→ Study text:
In the FIGS. 3 and 3A configuration, the shifting tool 100 has been lowered down the flow path 42 until the nosepiece 112 has entered the drilling fluid flow path 42 reduced diameter section 44. At this point an external flange 122 on the nosepiece engages the shoulder 46 and stops further downward movement of nosepiece 112. A seal 124 carried on nosepiece 112 forms a fluid tight seal stopping flow of fluid from the flow path 42 down to the drill bit 20. All portions of the shifting tool 100 have a small enough outer diameter to pass through the inflation control sleeve 76 in the drilling configuration, except for the shoulder 108 which engages the upper end of the sleeve 76.

FIG. 4 illustrates the configuration of the test assembly 24 during inflation of packer 26. FIG. 4A provides more detail of the sleeve 76, particularly the external profile 84 and its interaction with the internal profile 84 in the wall of drilling fluid passage 42. The shifting tool 100 has been lowered down the flow path 42 as far as it can go. The limit of movement is reached when the upper end of rod 114 contacts the upper end of chamber 116. During this movement, the shoulder 108 on shifting tool 100 has forced the sleeve 76 down the flow path 42, until the inflation ports 48 have been opened. In addition, the external profile 84 on sleeve 76 has been forced inward and out of the recessed profile 86. As a result, the center slotted portion 82 of sleeve 76 has been compressed radially to a smaller diameter. When this occurs, internal profiles 126 on sleeve 76 are forced into the reduced diameter portion of the tool 100 outer surface and have a smaller diameter than the upward facing shoulder 110. The shoulder 110 and the down hole surface of profile 126 may be at angles of ninety degrees relative to the axis of mandrel 36, but are preferably at angles somewhat less than ninety degrees.

When the configuration of FIG. 4 has been achieved, drilling fluid may be pumped down the flow path 42 at a pressure suitable to inflate the packer and out through inflation ports 48. The seal 124 on nosepiece 112 prevents this pressure from reaching the borehole and possibly causing formation damage. The fluid may then flow through the annular space 64, around the spring 66 and spring retainer 68 and then under the packer 26. As illustrated, the packer 26 will then expand into contact with the borehole wall. As packer 26 expands in diameter, the axial distance between its ends is reduced. The reduction in packer length pulls the external sleeve 56 up hole and exposes or opens the formation port 30. As sleeve 56 moves up hole, it compresses spring 66.

→ Check your understanding:
(a) In the shifting tool passage, what happens to the distance between the packer's ends as it grows wider?
(b) Keep writing the shifting tool passage, starting right after its last sentence.
The lines that come next have nothing to do with the shifting tool passage.

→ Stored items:
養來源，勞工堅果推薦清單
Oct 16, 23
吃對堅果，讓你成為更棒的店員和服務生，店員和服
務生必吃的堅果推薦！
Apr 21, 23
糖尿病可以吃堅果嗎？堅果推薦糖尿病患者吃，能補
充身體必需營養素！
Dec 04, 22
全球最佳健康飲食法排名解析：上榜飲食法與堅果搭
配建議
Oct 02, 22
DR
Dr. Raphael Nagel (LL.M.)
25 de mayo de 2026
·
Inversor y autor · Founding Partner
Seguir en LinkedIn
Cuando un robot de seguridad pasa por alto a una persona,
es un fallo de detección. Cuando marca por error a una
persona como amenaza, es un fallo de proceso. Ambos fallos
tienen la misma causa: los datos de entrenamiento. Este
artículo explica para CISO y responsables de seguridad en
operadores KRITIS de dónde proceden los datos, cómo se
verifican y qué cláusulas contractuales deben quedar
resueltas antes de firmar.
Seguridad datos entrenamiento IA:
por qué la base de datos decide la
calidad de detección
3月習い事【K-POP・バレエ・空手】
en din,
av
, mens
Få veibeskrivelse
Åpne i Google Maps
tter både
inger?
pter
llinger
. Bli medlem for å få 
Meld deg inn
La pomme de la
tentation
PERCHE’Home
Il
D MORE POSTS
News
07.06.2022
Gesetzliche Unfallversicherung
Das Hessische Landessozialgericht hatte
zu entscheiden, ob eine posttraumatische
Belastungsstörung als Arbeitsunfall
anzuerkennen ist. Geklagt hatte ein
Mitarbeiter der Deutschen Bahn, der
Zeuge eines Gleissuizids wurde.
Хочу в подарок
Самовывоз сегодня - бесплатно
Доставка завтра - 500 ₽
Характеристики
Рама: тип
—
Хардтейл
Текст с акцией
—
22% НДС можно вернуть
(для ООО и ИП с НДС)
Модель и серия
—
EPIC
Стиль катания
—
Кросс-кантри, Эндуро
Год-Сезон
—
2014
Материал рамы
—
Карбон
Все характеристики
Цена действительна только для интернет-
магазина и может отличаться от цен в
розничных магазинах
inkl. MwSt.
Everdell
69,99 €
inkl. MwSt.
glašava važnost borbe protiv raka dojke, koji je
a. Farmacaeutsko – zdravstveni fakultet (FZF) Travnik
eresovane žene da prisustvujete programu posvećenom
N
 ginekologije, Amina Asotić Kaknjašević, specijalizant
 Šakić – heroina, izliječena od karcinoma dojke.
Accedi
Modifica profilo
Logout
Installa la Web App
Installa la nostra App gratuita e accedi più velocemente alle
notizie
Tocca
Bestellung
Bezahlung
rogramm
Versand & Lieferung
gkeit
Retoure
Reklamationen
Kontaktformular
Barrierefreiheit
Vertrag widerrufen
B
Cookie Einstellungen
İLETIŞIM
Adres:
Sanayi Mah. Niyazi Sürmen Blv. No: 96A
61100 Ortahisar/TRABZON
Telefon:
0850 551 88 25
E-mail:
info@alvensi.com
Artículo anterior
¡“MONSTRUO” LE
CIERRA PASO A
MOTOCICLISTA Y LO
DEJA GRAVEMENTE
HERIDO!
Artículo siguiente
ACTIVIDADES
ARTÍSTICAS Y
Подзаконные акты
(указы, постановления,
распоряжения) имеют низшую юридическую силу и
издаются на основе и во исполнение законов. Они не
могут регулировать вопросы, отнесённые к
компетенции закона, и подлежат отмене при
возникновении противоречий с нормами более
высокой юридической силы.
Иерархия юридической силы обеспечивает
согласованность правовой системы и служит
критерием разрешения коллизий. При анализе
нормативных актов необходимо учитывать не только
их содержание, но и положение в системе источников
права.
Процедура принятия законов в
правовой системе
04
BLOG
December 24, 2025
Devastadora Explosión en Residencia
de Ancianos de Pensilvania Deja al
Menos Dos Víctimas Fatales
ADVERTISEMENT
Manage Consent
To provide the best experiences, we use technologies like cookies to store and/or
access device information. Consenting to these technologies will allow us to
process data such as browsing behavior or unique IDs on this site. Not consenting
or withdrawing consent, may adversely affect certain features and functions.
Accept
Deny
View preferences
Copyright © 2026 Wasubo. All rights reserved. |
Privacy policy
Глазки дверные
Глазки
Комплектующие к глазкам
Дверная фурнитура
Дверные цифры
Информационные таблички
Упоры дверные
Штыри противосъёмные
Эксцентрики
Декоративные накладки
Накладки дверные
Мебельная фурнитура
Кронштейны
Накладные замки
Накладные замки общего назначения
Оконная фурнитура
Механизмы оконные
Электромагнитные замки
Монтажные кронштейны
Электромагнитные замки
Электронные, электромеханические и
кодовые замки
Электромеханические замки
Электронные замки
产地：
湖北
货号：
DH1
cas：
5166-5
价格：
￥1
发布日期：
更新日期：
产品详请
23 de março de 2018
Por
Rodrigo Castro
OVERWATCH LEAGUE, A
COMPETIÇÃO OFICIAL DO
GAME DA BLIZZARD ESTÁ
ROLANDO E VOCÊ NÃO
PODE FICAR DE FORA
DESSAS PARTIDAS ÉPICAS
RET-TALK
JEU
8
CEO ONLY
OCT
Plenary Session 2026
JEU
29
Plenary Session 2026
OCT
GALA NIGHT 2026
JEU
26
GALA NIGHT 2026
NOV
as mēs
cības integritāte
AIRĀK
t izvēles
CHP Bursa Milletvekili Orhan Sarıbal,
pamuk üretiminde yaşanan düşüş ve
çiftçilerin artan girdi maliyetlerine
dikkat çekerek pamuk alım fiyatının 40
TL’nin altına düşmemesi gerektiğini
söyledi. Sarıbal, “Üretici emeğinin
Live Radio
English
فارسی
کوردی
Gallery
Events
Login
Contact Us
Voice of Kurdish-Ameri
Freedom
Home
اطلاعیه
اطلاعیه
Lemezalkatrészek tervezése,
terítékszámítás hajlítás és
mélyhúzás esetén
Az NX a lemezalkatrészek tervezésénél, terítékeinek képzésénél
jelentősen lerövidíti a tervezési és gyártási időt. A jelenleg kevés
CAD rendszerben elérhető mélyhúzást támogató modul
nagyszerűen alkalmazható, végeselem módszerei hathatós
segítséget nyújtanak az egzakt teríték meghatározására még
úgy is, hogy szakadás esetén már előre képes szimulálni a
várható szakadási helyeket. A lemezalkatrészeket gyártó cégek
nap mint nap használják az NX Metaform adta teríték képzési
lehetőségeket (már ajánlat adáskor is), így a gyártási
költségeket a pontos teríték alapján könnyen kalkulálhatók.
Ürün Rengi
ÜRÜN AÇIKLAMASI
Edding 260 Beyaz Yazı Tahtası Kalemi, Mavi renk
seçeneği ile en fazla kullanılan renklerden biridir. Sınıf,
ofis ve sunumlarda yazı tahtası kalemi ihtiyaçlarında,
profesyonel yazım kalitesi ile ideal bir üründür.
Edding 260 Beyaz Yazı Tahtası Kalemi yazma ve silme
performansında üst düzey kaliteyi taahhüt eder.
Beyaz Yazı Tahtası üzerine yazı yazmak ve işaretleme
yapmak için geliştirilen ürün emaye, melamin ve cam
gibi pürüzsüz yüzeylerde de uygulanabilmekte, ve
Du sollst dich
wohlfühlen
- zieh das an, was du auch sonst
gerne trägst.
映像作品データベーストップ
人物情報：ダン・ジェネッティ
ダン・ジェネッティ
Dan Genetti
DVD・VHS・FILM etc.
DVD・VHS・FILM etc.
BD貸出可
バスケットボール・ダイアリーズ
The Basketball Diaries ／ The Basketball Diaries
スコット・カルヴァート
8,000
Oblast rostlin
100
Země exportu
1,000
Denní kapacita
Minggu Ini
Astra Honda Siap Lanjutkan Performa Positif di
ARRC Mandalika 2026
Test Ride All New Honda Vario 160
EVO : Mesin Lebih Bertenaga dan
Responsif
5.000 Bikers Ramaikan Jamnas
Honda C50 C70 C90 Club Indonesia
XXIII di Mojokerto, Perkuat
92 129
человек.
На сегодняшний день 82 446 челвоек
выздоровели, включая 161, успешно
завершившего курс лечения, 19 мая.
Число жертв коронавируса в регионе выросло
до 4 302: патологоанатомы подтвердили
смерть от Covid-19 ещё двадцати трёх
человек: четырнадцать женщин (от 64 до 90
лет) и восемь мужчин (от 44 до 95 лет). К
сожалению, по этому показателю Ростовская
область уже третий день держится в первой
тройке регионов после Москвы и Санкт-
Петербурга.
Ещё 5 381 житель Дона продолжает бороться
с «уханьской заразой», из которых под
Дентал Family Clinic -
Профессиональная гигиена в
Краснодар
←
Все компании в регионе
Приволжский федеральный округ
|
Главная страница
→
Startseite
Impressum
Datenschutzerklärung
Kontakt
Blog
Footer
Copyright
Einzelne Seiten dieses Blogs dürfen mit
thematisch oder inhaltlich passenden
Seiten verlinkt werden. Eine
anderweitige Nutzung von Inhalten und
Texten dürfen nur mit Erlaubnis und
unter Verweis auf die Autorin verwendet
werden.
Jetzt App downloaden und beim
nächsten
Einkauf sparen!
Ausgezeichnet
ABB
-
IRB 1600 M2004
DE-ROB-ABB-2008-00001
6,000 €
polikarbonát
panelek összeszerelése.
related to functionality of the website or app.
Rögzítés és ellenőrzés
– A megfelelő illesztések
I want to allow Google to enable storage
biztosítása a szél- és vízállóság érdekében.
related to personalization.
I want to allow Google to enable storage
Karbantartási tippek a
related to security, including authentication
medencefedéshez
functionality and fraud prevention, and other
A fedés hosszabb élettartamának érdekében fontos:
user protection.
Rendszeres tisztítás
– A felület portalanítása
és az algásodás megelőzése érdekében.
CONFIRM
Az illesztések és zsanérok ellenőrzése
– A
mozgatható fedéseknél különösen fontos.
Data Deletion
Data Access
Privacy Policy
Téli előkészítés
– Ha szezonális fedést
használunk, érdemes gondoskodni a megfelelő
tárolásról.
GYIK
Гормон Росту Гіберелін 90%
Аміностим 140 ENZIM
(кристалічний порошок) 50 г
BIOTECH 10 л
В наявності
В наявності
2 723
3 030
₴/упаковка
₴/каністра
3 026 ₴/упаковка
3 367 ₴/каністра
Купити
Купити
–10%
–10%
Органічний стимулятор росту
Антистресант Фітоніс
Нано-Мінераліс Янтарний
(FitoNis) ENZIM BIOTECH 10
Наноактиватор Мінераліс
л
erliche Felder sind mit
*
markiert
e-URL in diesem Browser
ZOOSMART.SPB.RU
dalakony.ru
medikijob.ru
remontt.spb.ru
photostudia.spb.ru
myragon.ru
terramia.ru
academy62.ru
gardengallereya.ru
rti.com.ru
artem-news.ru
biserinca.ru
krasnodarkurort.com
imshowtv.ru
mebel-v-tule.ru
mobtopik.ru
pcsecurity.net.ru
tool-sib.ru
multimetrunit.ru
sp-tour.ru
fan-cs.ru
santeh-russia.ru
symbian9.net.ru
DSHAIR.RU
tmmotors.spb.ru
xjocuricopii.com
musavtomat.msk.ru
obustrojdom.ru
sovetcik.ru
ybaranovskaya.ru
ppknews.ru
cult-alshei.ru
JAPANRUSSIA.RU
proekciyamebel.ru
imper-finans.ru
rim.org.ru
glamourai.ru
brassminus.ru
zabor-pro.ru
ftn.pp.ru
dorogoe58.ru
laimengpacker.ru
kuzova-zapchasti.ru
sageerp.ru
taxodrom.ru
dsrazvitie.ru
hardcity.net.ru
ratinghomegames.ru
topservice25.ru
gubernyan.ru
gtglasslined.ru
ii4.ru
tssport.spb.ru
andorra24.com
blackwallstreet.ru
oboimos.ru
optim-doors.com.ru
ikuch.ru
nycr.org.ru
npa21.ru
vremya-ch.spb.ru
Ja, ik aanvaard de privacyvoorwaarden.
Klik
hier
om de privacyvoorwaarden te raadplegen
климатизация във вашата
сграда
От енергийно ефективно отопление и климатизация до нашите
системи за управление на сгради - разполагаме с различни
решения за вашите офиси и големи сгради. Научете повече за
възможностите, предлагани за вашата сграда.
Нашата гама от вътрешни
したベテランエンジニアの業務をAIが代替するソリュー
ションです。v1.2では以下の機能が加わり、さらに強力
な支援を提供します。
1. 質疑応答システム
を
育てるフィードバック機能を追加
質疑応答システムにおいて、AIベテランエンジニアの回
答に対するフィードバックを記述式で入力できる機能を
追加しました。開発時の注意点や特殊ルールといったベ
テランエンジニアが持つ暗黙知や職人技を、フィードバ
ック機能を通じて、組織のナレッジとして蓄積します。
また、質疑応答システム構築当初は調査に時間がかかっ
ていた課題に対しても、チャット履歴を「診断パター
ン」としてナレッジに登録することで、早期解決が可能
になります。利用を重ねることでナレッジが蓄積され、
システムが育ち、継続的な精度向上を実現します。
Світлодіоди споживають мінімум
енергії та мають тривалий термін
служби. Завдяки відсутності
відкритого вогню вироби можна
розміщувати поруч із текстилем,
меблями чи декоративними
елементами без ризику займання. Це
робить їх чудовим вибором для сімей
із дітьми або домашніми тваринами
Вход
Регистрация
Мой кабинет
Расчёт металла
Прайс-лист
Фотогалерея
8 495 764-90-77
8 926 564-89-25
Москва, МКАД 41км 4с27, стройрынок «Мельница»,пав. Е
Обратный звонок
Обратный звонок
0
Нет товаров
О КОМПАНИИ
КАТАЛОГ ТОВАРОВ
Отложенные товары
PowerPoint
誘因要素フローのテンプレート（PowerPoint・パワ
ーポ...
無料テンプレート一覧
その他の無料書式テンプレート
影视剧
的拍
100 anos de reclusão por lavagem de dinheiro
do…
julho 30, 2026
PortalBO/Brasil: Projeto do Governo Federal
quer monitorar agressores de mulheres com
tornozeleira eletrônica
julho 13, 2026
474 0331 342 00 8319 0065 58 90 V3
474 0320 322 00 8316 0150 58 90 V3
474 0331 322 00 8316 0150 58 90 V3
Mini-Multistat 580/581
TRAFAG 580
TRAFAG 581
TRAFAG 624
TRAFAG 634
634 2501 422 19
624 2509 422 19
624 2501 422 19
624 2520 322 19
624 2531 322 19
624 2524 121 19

→ Per-task answers:
(a) The axial distance between its ends is reduced.

(b)
If desired, the packer inflation port 48 could be positioned directly under the packer 26. This can be done by moving the shoulder 46 up the drilling fluid flow path 42 by the appropriate distance. The tool 100 would not need to be changed. However, the illustrated embodiment is preferred for several reasons. If the port 48 is placed directly under the packer 26, the packer may be damaged by fluids flowing through the port 48 and impacting the inner surface of packer 26, especially if any particulate matter is in the drilling fluid. Particulate matter may also be trapped under the packer 26 when it is deflated, preventing complete deflation and damaging the packer 26 during continued drilling operations. In the preferred embodiment, the drilling fluid travels up hole through the spring annulus 64 and around spring 66 before it enters the packer 26. This allows separation of particulates from the drilling fluid before it reaches the packer 26. Particulates may be trapped in the chamber 64 which is made of more rugged materials than the inflatable packer 26. In this manner chamber 64 and spring 66 may act as a rudimentary filter reducing contamination by larger particulate matter.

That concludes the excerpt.